1Laboratory of Applied Biology and Research Unit in Applied Neurophysiology (LABNeuro), Université Libre de Bruxelles, Brussels, Belgium
2Department of Physiotherapy, LUNEX International University of Health, Exercise and Sports, Differdange, Luxembourg

Resistance exercise differs significantly in nature and manipulating training variables [including intensity expressed as % of the one repetition maximal (1RM)] allows for specific adaptive changes which may include gains in muscle mass and maximal strength. Two types of loading in strength training protocols are mainly used, hypertrophic and maximal loading, which can induce different acute responses (1). This study aimed to measure acute neuromuscular changes induced by two mechanical loading patterns commonly used in field settings.
METHODS:
Sixteen men strength training practitioners, [mean(SD); age 26(2) yr., body mass 79(8) kg, height 181(5) cm] performed two sessions in random order on a leg press machine. One session consisted of 4 sets of 4 repetitions at 85% 1RM (150s rest between sets) while the other consisted of 4 sets of 10 repetitions at 70% 1RM, (90s rest between sets). Measurement techniques, used immediately before and after the session, included proximal femoral nerve tetanic stimulations (50 pulses, 50Hz), maximal voluntary isometric contraction (MVIC), electromyography (EMG) of vastus lateralis (VL) and rectus femoris (RF), and tissue oxygenation index (TOI). In addition, transcranial magnetic stimulation (TMS) of the motor cortex was used to elicit motor-evoked potential (MEP) in VL during repetitions performed during the training sessions.
RESULTS:
Following both protocols MVIC force decreased by -31(31)% and -8(7)%, as tetanic torque (p<0.001) by -30(20)% and -13(20)%, after 4x10 and 4x4 respectively. VL EMG activity decreased (p<0.05) by -24(31)% and -19(25)% after both 4x10 and 4x4 but decreased only after 4x10; (-22(17)%) for RF. For VL TOI, was reduced (p<0.05) for both schemes, particularly during the 4x10, (-26(4)%; 4x4, -16(2)%.

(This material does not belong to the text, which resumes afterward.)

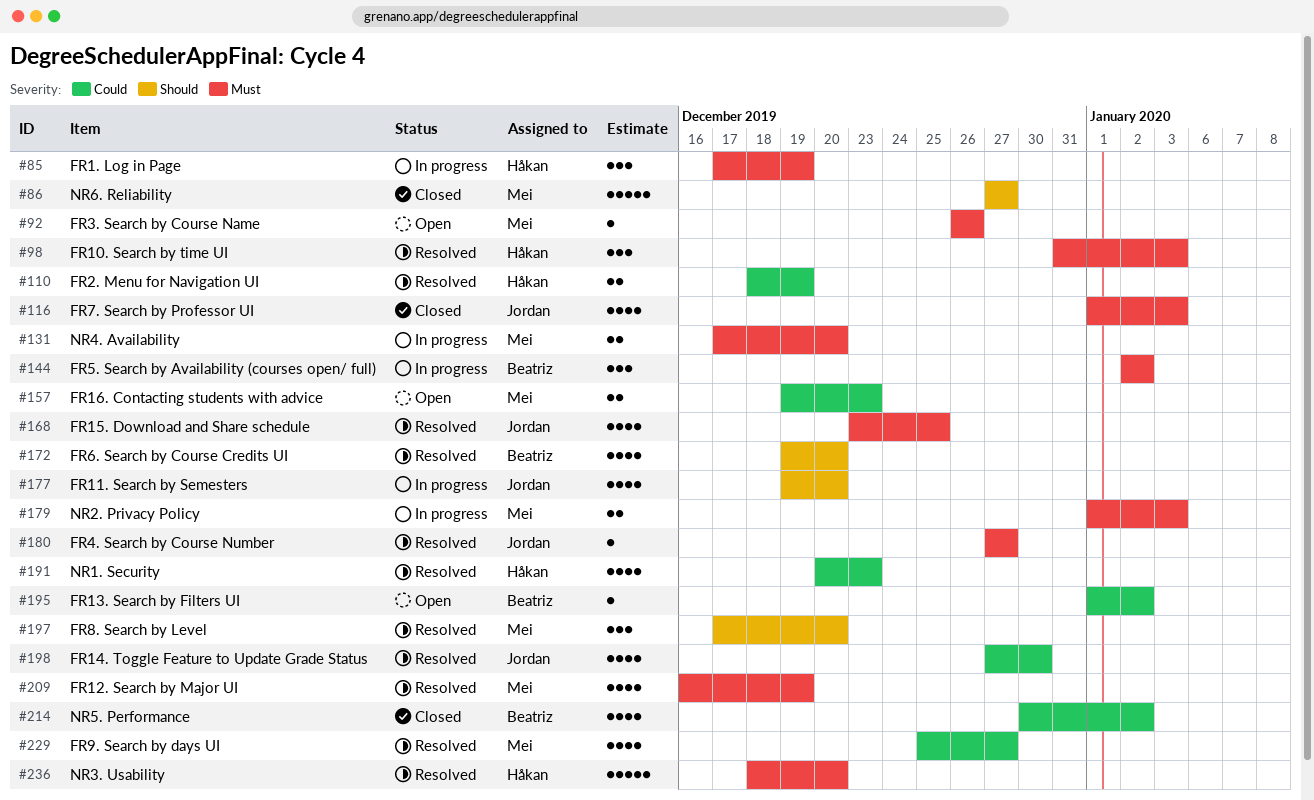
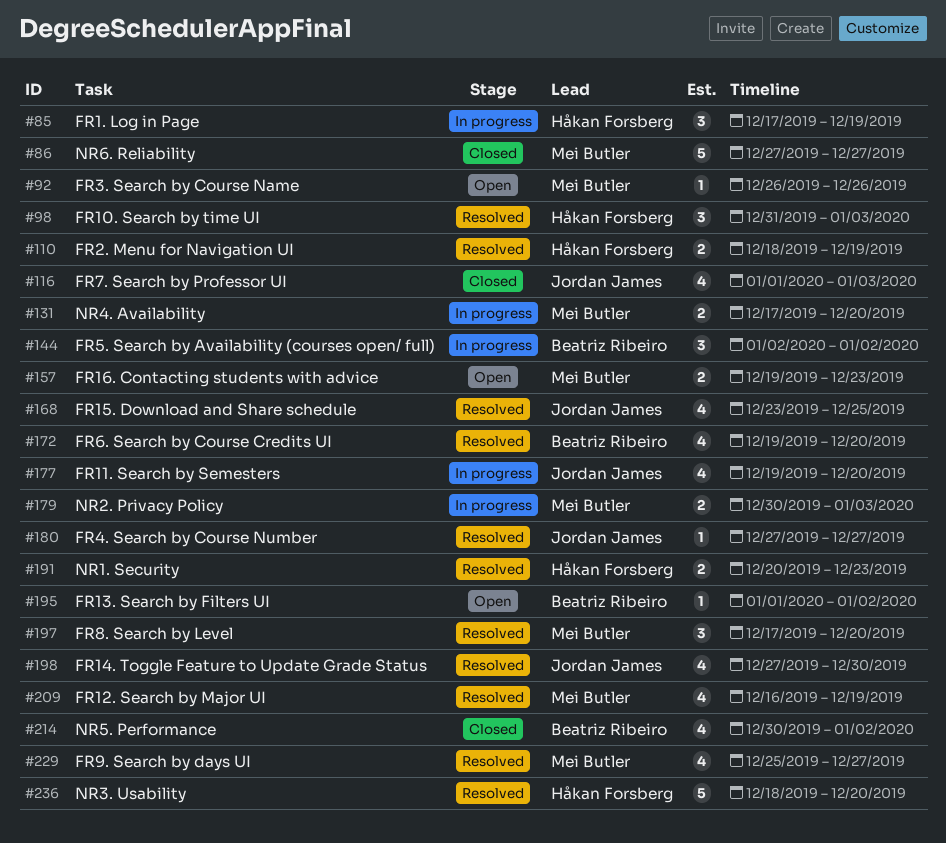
#179, start: Jan 1 -> Dec 30
#191, estimate: 4 -> 2

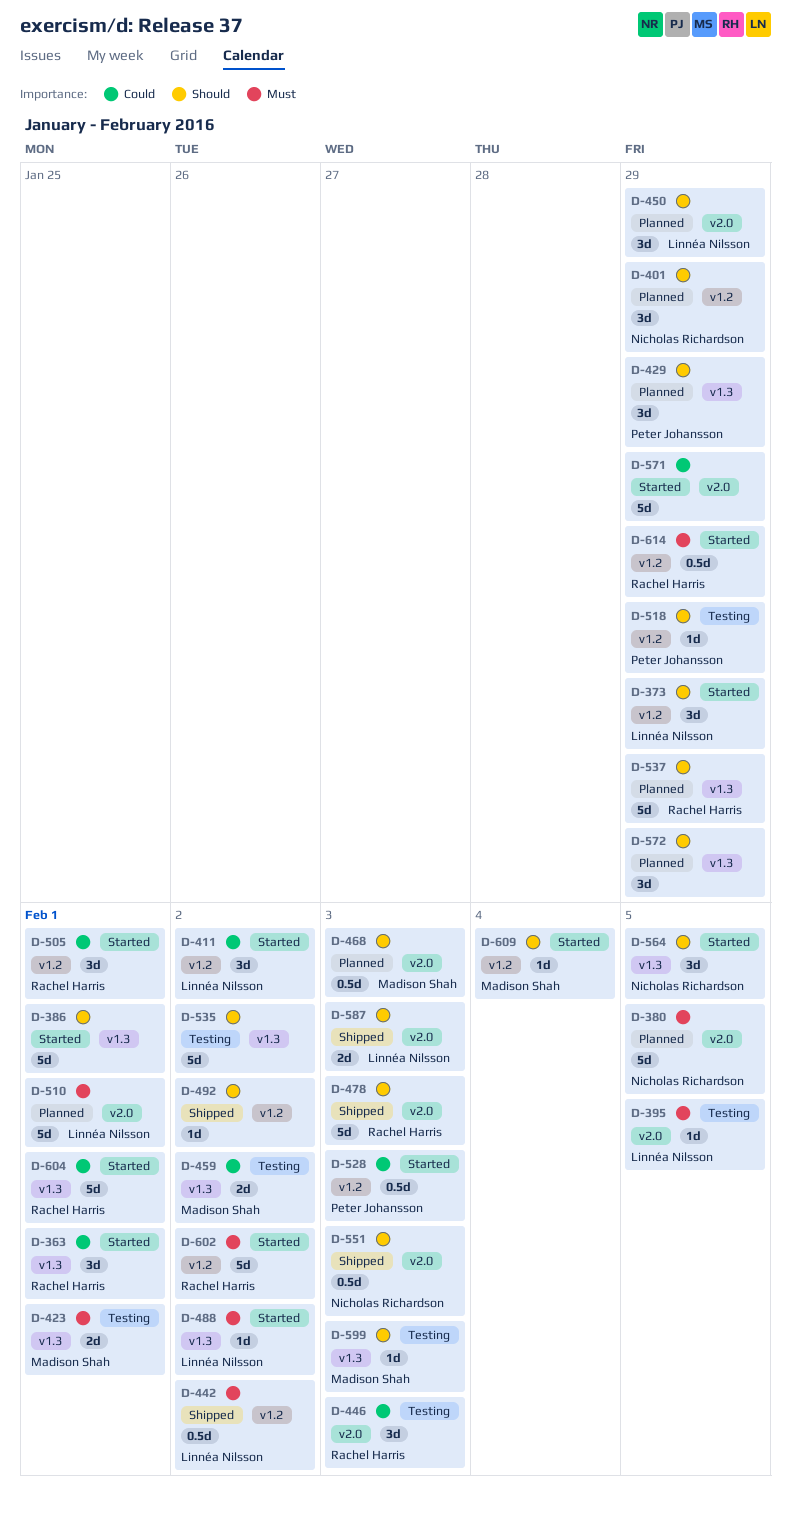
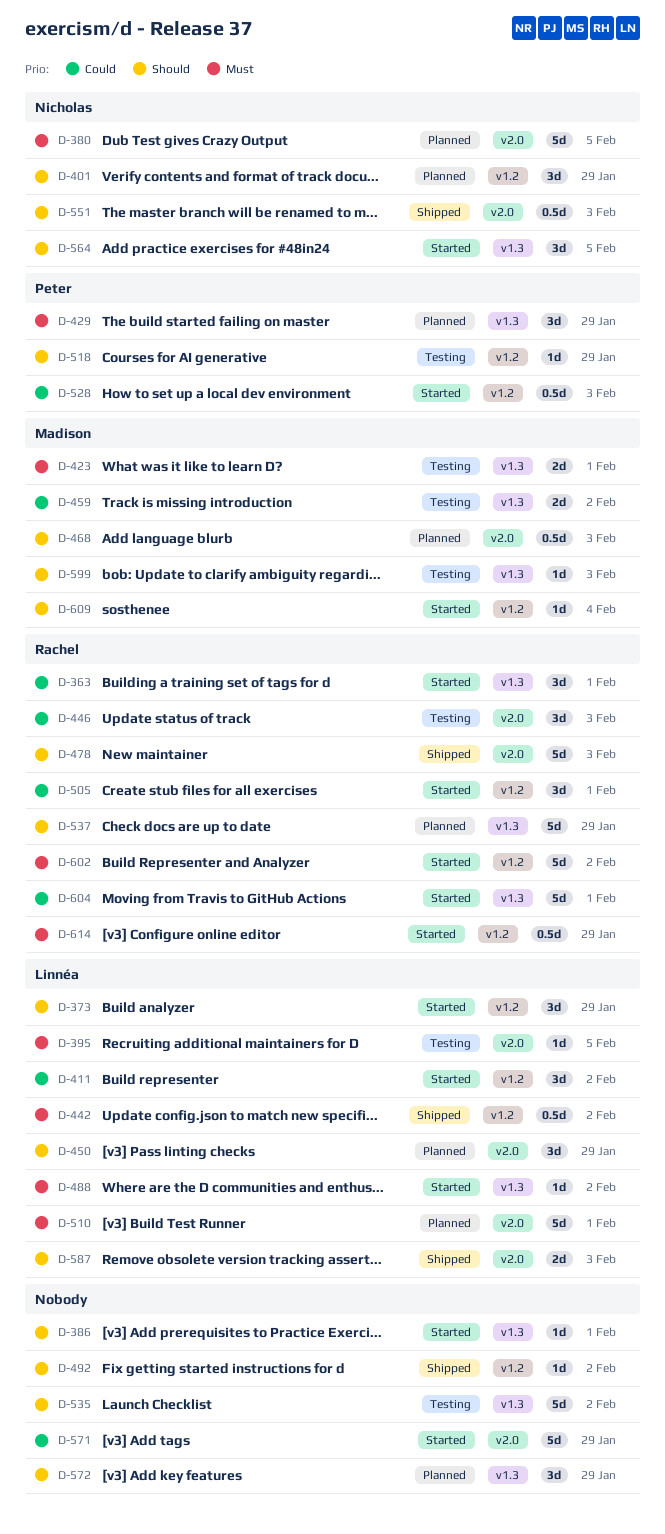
D-386, estimate: 5d -> 1d
D-429, priority: Should -> Must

During the sessions, MEP amplitude increased (p<0.05), by +65(25)%; and +40(20)% during 4x4 and 4x10, respectively. Results suggest a greater metabolic stress especially after 4x10, as assessed by TOI. Metabolic stress may impact force production (2) as observed by decreased MVIC, tetanic torque, and EMG activity. Changes in MEP may indicate a potential modulation in neuromuscular excitability (3,4).

CONCLUSION:
Voluntary and tetanic force decreased in the same proportions within protocols, suggesting that the changes are mainly localized at the peripheral level. In addition, the more marked reduction in strength for the 4x10 is probably associated with metabolic changes as suggested by TOI. These findings highlight the specific neuromuscular responses through two mechanical loading patterns, used in field settings.